You don’t know you are addicted until you try quitting.
Fasting is hard. I need all the help I can get to stick with it. So, in order to get my fixated mind unglued from whatever I am attempting to eradicate out of MY-life so I can squeeze a speck of God-life in, I go back to gardening. My yard is always there, waiting for me, always ready to embrace me with open arms. It never talks back to me (well, maybe a time or two). There is always ample work available yielding instant results (unlike my parenting). Best of all, I can do it mindlessly. I get on my knees, pull the crabgrass by the roots, and just let my brain wander off wherever it wishes…. I don’t even hear it buzz…
If only there were no weeds. I would be a better gardener… if only there were no weeds. I would be a better gardener… … if only there were no weeds. I would be a better gardener… … IF ONLY THERE WERE NO WEEDS. I WOULD BE A BETTER ?#*&%@# GARDENER…

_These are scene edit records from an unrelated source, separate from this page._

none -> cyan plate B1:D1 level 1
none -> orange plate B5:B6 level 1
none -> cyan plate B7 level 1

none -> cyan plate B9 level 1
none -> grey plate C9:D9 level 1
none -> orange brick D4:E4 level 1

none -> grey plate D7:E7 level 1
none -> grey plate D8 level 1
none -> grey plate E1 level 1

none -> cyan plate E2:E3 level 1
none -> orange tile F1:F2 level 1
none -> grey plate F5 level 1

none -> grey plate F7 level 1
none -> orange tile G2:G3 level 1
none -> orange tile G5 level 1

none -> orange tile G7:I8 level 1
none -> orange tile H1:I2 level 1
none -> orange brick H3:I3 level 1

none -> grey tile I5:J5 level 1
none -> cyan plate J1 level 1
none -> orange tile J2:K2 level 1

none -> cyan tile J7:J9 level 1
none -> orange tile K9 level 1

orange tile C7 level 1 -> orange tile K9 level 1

I am jerked out of my mindless state, wondering who the heck yelled that last sentence. I suspiciously checked out the neighbor power-walking her dog on the other side of the street, but she seemed an unlikely candidate.
Since nobody else is around, I decide, instead of playing the blame game, I am going to take ownership of this random, isolated, single little thought.
If only there were no weeds, I would be a better gardener. True or false?
Well…
I realize part of me believes the statement is true. The part that likes to deny the reality. For, reality, even my favorite gardener Tom MacCubbin would agree, is - Where there is a garden, there are weeds. Like it or not.
I step back, frowning at my lawn for being so blunt.
Where else in my life am I in equal denial about the fact of weeds?
Suddenly, an onslaught of barking thoughts jump at me, having been hidden around some shady corner inside my brain waiting to be released:
If there were no temptations, I would be a better Christian… I was actually a pretty good parent before we had kids. If there were no immature, selfish, SINFUL people in our church, it would…
The whining, complaining, howling dogs have broken the rickety fence in the back of my brain and took the full stage, front and center.
You don’t know you are addicted until you try quitting.